Le soir même, Annette l’entendit qui recommençait ses hâbleries. Il en avait besoin. Ce n’était pas les autres qu’il voulait tromper, c’était lui. Si ceux-là ne sont pas capables de voir et de vouloir la vérité, comment l’attendre de ceux à qui l’épreuve est épargnée, ~ de ces enfants ? Ils ne connaissent pas les choses. Ils sont la proie des mots. Pourvu que les mots ronflent, ils ne regardent pas au sens. Annette leur a demandé d’écrire leur idéal de vie. Bran veut être officier ; un de ses grands-oncles le fut. Il écrit fièrement :

— « Le fleuve ne remonte-t-il pas toujours à sa source ? »

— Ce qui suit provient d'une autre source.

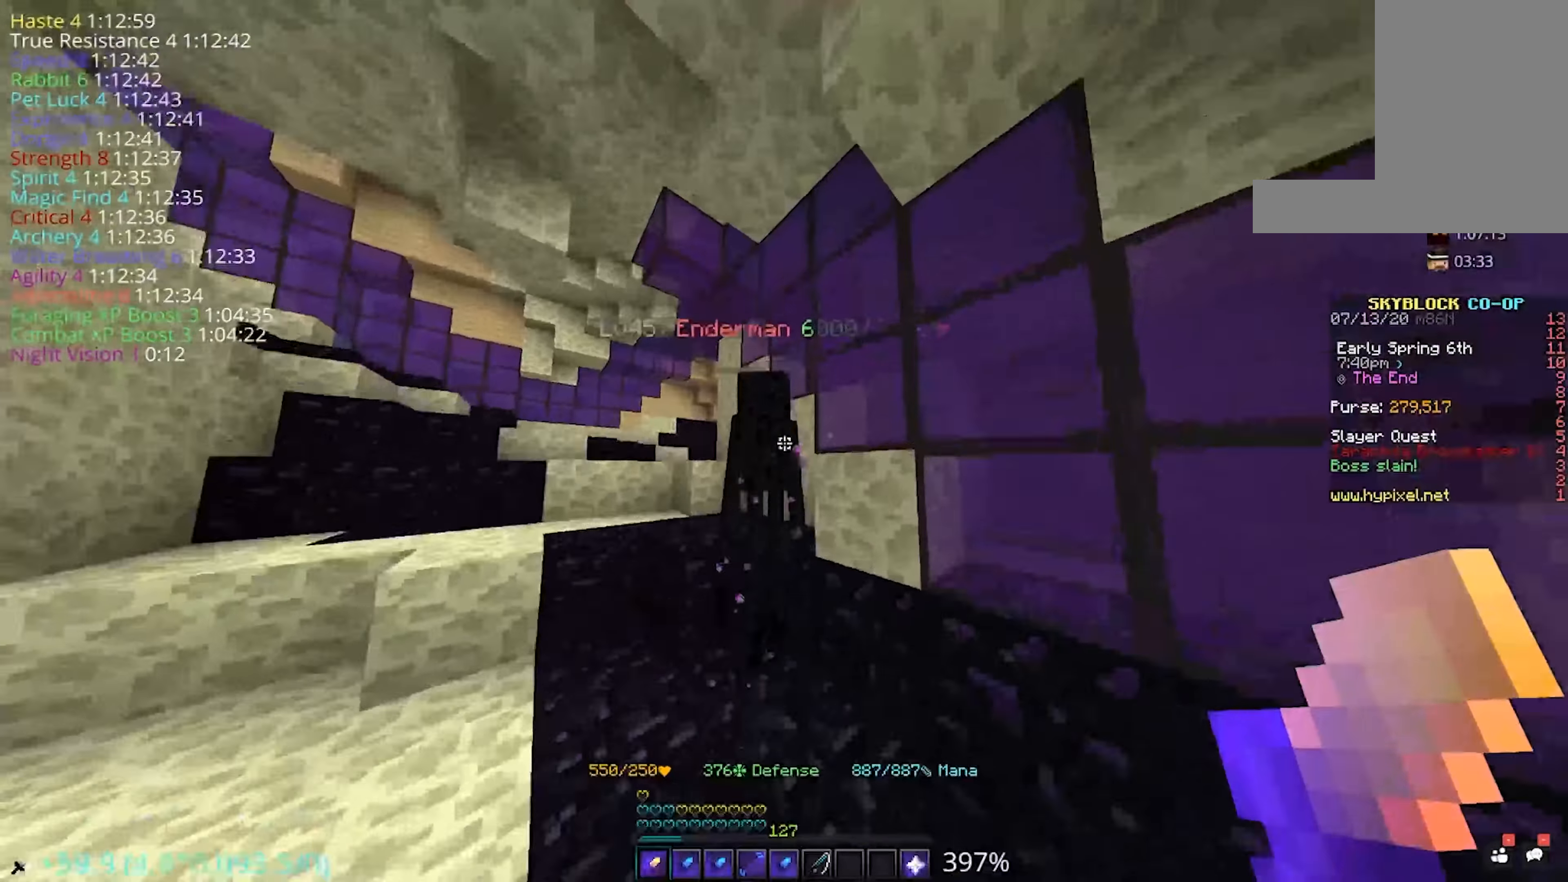
{"keys": ["a"], "mouse": [], "events": [[67, "space", "up"], [83, "mouse_left", "down"], [100, "a", "down"], [200, "w", "up"], [250, "mouse_left", "up"]]}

Ils crânent avec la guerre. Les plus âgés, ceux qui, si elle dure encore une ou deux années, ont chance d’être appelés, répètent les fanfaronnades qu’ils ont entendu clamer par quelques vieux fantoches :

— « Les balles, ça vous traverse, mais ça ne fait pas de mal !… Debout, les morts !… »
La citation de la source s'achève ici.